WHAT THE TASK REQUIRES: Leave every image out, and print the remaining lines below exactly.

-----

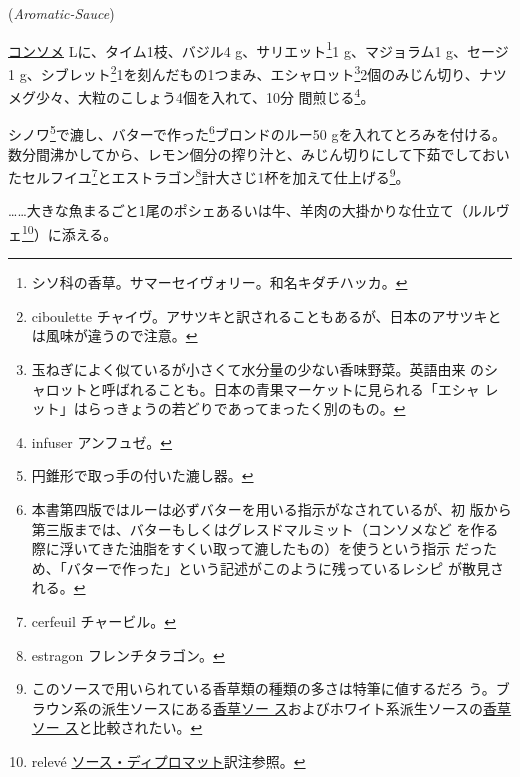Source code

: \begin{recette}
\hspace{1em}(\emph{Aromatic-Sauce})



\protect\hyperlink{consomme-blanc}{コンソメ}\undemi{}
Lに、タイム1枝、バジル4 g、サリエット\footnote{シソ科の香草。サマーセイヴォリー。和名キダチハッカ。}1
g、マジョラム1 g、セージ1 g、シブレット\footnote{ciboulette
  チャイヴ。アサツキと訳されることもあるが、日本のアサツキとは風味が違うので注意。}1を刻んだもの1つまみ、エシャロット\footnote{玉ねぎによく似ているが小さくて水分量の少ない香味野菜。英語由来
  のシャロットと呼ばれることも。日本の青果マーケットに見られる「エシャ
  レット」はらっきょうの若どりであってまったく別のもの。}2個のみじん切り、ナツメグ少々、大粒のこしょう4個を入れて、10分
間煎じる\footnote{infuser アンフュゼ。}。

シノワ\footnote{円錐形で取っ手の付いた漉し器。}で漉し、バターで作った\footnote{本書第四版ではルーは必ずバターを用いる指示がなされているが、初
  版から第三版までは、バターもしくはグレスドマルミット（コンソメなど
  を作る際に浮いてきた油脂をすくい取って漉したもの）を使うという指示
  だっため、「バターで作った」という記述がこのように残っているレシピ
  が散見される。}ブロンドのルー50
gを入れてとろみを付ける。数分間沸かしてから、レモン\undemi{}個分の搾り汁と、みじん切りにして下茹でしておいたセルフイユ\footnote{cerfeuil
  チャービル。}とエストラゴン\footnote{estragon フレンチタラゴン。}計大さじ1杯を加えて仕上げる\footnote{このソースで用いられている香草類の種類の多さは特筆に値するだろ
  う。ブラウン系の派生ソースにある\protect\hyperlink{sauce-aux-fines-herbes}{香草ソー
  ス}およびホワイト系派生ソースの\protect\hyperlink{sauce-aux-fines-herbes-blanche}{香草ソー
  ス}と比較されたい。}。

\ldots{}\ldots{}大きな魚まるごと1尾のポシェあるいは牛、羊肉の大掛かりな仕立て（ルルヴェ\footnote{relevé
  \protect\hyperlink{sauce-diplomate}{ソース・ディプロマット}訳注参照。}）に添える。

\maeaki


\end{recette}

-----

OUTPUT:
Source code

: \begin{recette}
\hspace{1em}(\emph{Aromatic-Sauce})



\protect\hyperlink{consomme-blanc}{コンソメ}\undemi{}
Lに、タイム1枝、バジル4 g、サリエット\footnote{シソ科の香草。サマーセイヴォリー。和名キダチハッカ。}1
g、マジョラム1 g、セージ1 g、シブレット\footnote{ciboulette
  チャイヴ。アサツキと訳されることもあるが、日本のアサツキとは風味が違うので注意。}1を刻んだもの1つまみ、エシャロット\footnote{玉ねぎによく似ているが小さくて水分量の少ない香味野菜。英語由来
  のシャロットと呼ばれることも。日本の青果マーケットに見られる「エシャ
  レット」はらっきょうの若どりであってまったく別のもの。}2個のみじん切り、ナツメグ少々、大粒のこしょう4個を入れて、10分
間煎じる\footnote{infuser アンフュゼ。}。

シノワ\footnote{円錐形で取っ手の付いた漉し器。}で漉し、バターで作った\footnote{本書第四版ではルーは必ずバターを用いる指示がなされているが、初
  版から第三版までは、バターもしくはグレスドマルミット（コンソメなど
  を作る際に浮いてきた油脂をすくい取って漉したもの）を使うという指示
  だっため、「バターで作った」という記述がこのように残っているレシピ
  が散見される。}ブロンドのルー50
gを入れてとろみを付ける。数分間沸かしてから、レモン\undemi{}個分の搾り汁と、みじん切りにして下茹でしておいたセルフイユ\footnote{cerfeuil
  チャービル。}とエストラゴン\footnote{estragon フレンチタラゴン。}計大さじ1杯を加えて仕上げる\footnote{このソースで用いられている香草類の種類の多さは特筆に値するだろ
  う。ブラウン系の派生ソースにある\protect\hyperlink{sauce-aux-fines-herbes}{香草ソー
  ス}およびホワイト系派生ソースの\protect\hyperlink{sauce-aux-fines-herbes-blanche}{香草ソー
  ス}と比較されたい。}。

\ldots{}\ldots{}大きな魚まるごと1尾のポシェあるいは牛、羊肉の大掛かりな仕立て（ルルヴェ\footnote{relevé
  \protect\hyperlink{sauce-diplomate}{ソース・ディプロマット}訳注参照。}）に添える。

\maeaki


\end{recette}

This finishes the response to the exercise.